Sir Thomas Elder served as Vice-President from 1880 to 1883, and then as President to 1888 of the South Australian Zoological and Acclimatisation Society, when he resigned due to ill health. The original aim of the Society was “the introduction, acclimatization and domestication of all innoxious animals, birds, fishes and insects, whether useful or ornamental; the perfection, propagation, and hybridisation of races newly introduced or already domesticated; the spread of indigenous animals &c from parts of the colony where they are already known to other localities where they are unknown …”

Members paid generous annual subscriptions to the Society, and Elder’s was by far the most generous -  £125,00.00 in 1882, and then £530,00.00 from 1883 to 1887.

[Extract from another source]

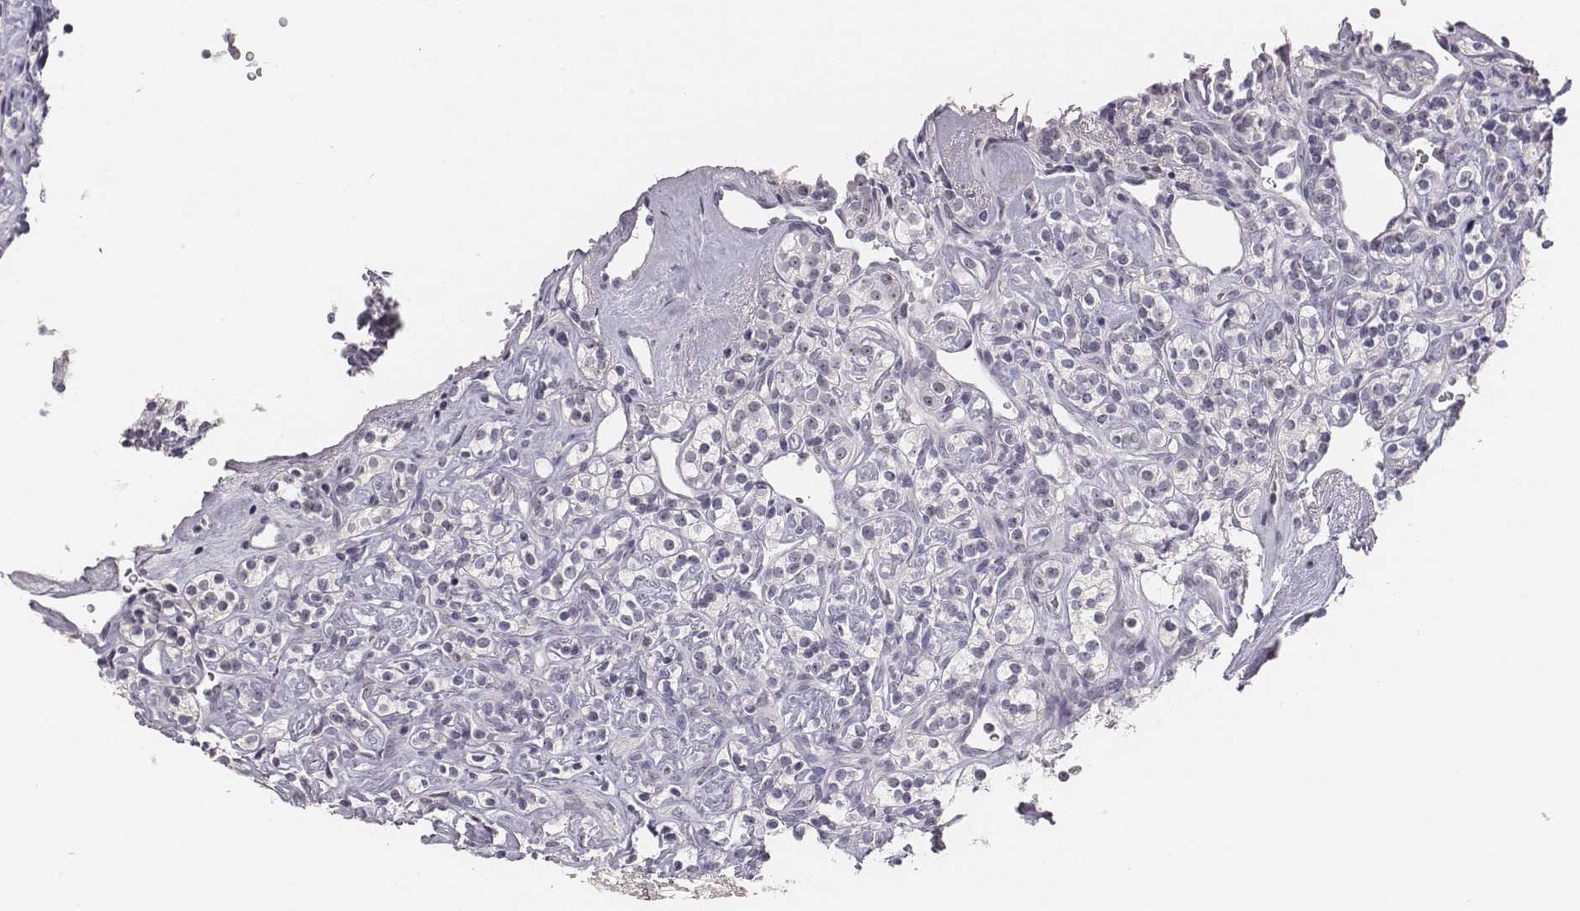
{"staining": {"intensity": "strong", "quantity": "25%-75%", "location": "nuclear"}, "tissue": "renal cancer", "cell_type": "Tumor cells", "image_type": "cancer", "snomed": [{"axis": "morphology", "description": "Adenocarcinoma, NOS"}, {"axis": "topography", "description": "Kidney"}], "caption": "Renal adenocarcinoma stained with a protein marker shows strong staining in tumor cells.", "gene": "NIFK", "patient": {"sex": "male", "age": 77}}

As well as funds, Elder presented 5 Ceylon elk, 2 camels, 3 Arabian goats and 4 Persian goats, 4 axis deer, and a boa constrictor.

His most impressive live donation was ‘Miss Siam’, an elephant imported from Siam [Thailand]. By 1883 the Society had begun to construct buildings for “a place of recreation and education” for the public good, or in Elder’s words Adelaide’s ‘Pleasure Garden.’ The buildings included Miss Siam’s Indian-styled temple house. The Board reported: “The elephant continues to receive great attention and has contributed to her keep by earning the sum of £52 10s for carrying 3,150 juvenile visitors during the last six months.” – all at 4d. a ride!

Miss Siam lived at the Zoo for 20 years and entertained thousands of children. She died on May 7th, 1904. Her body was preserved and can still be seen in the South Australian Museum.

In 1884 Elder also presented the Zoo with funds to construct a central rotunda on the main lawn, which is believed to be the largest in Australia.